I feel like my most serious defeat was when I wasn’t fired from a job, but I was wasn’t smart enough to leave either!

mo-i: I’m starting a family in June. I wish I had started 10 years ago. I’ve heard it said that one should have kids when you understand how not prepared you are to have kids. I think I always knew I wasn’t prepared hehe.

I want to this - How did you approach these companies for the tour?

It was actually part of a pretty amazing summer program my school offered for a small fortune. 2 weeks touring Norther Italian factories and design studios followed by a 6 week intensive course in Milan. It was pretty amazing. I wish I could do it again now.

Yes! I did the same thing. The company going out of business at the height of the recession is what finally made me lose my job. It did definitely make me think about what I wanted to be doing. However, at the time I was completely unprepared for that event and needed work fast, so I had to fall back on what I was doing but with another company. It’s not ideal, but I do know more about what I want and what I don’t want than I ever did.

Another to add-

#12 (or whatever we are at)-
Fire a client. (More applicable to a consultant, but equal in corporate would be to say “no” to an internal team or boss on a project request).

One of the hardest things in business is knowing when to say “no”. Doing so will not only reinforce why you do what you do, but make doing it that much more purposeful.

R

On a similar vein, deliver bad news personally to a client and adress the solution. Nothing builds long term credibility than honestly dealing with an issue and learning the proper way to discuss it. Issue, not problem for example.

Good one. On that note, it also builds a lot of character to tell a client “you were wrong”. Going back after reconsideration of a concept you presented and a client bought into can be a humbling experience but if the means justifies the end, that is ultimately what they are paying you for. Ideally it’s a “I suggested x, but here’s y I just thought of, and why it’s better”…

R

Another related one, pass on a project because it just wasn’t something you wanted to do (put ethics, passion, or interest above money)… On the flip side, try it the other way and see how that works out. I passed on a few big projects (disposable floor cleaner and tech exploration program I thought was a dead end) because I wasn’t interested and I just didn’t feel they were ethically right somehow. I’ve also taken a few projects I wish I hadn’t of, only to kick myself halfway in when I was bored but too busy to take another possible project that actually would have been awesome. Live and learn as they say.

Add to that turn down a project that would pay y0ur company more than $1,000,000 :cry:

I’m late, as usual. Finally hit my day-off (my annual Diablo Canyon Nuclear Power Plant refueling gig) and catching up on my CORE reading.
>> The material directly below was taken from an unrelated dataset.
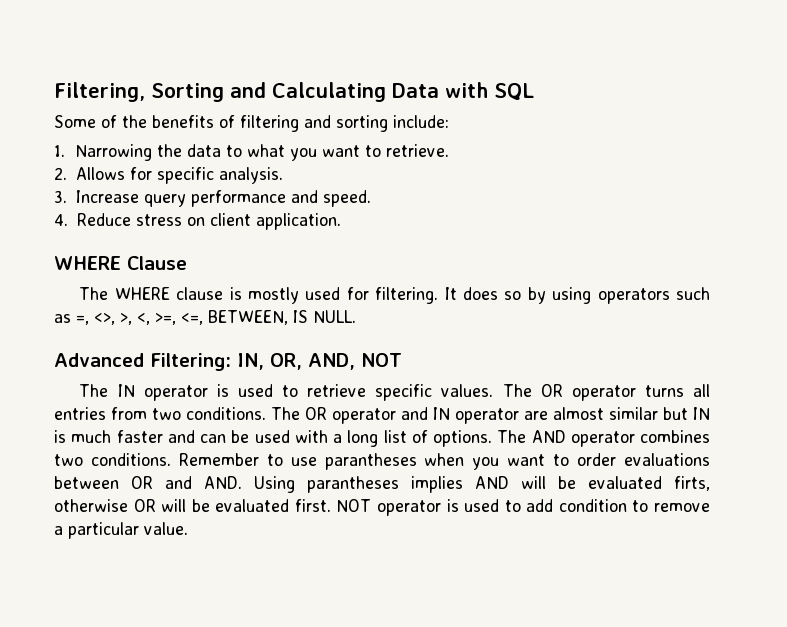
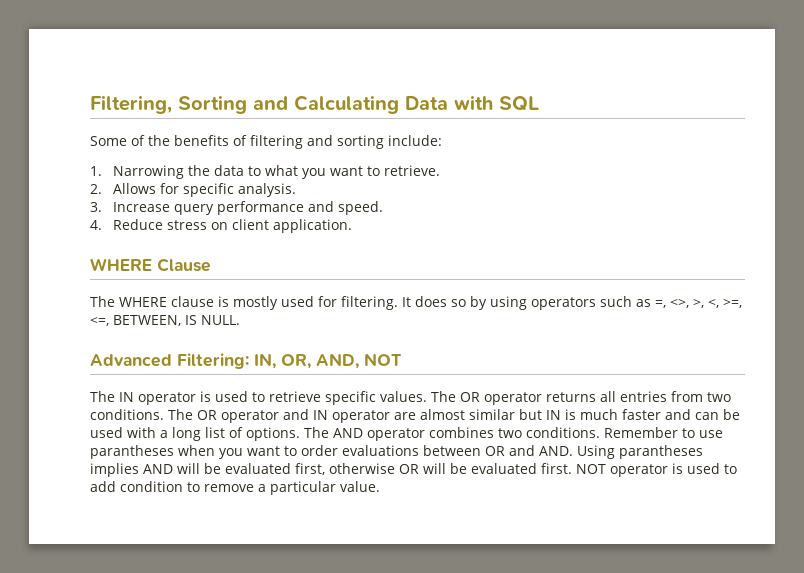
[644,385,684,397] turns -> [546,392,596,402] returns
[674,476,710,491] firts, -> [295,463,325,475] first,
Touring a factory was mentioned previously. I would have to add WORK in a factory to the list of of experiences every designer should “endure”. Nothing teaches/clarifies manufacturing processes like actually operating equipment. Injection molding machine operator, foundry work, and tool & die shop machinist positions helped pay my way through school.

Discover something you once designed in its final resting place in a junk yard, on a beach etc.

Oh man, that is a good one!

I saw a tea kettle I designed sitting on the side of the street once… not a cheap kettle either. It was for Chantal. It came out about 10-12 years before, so hopefully people got some good use out of it… I hope.

I think about this every time I see an M&M’S or Snickers wrapper on the ground. Drives me crazy!!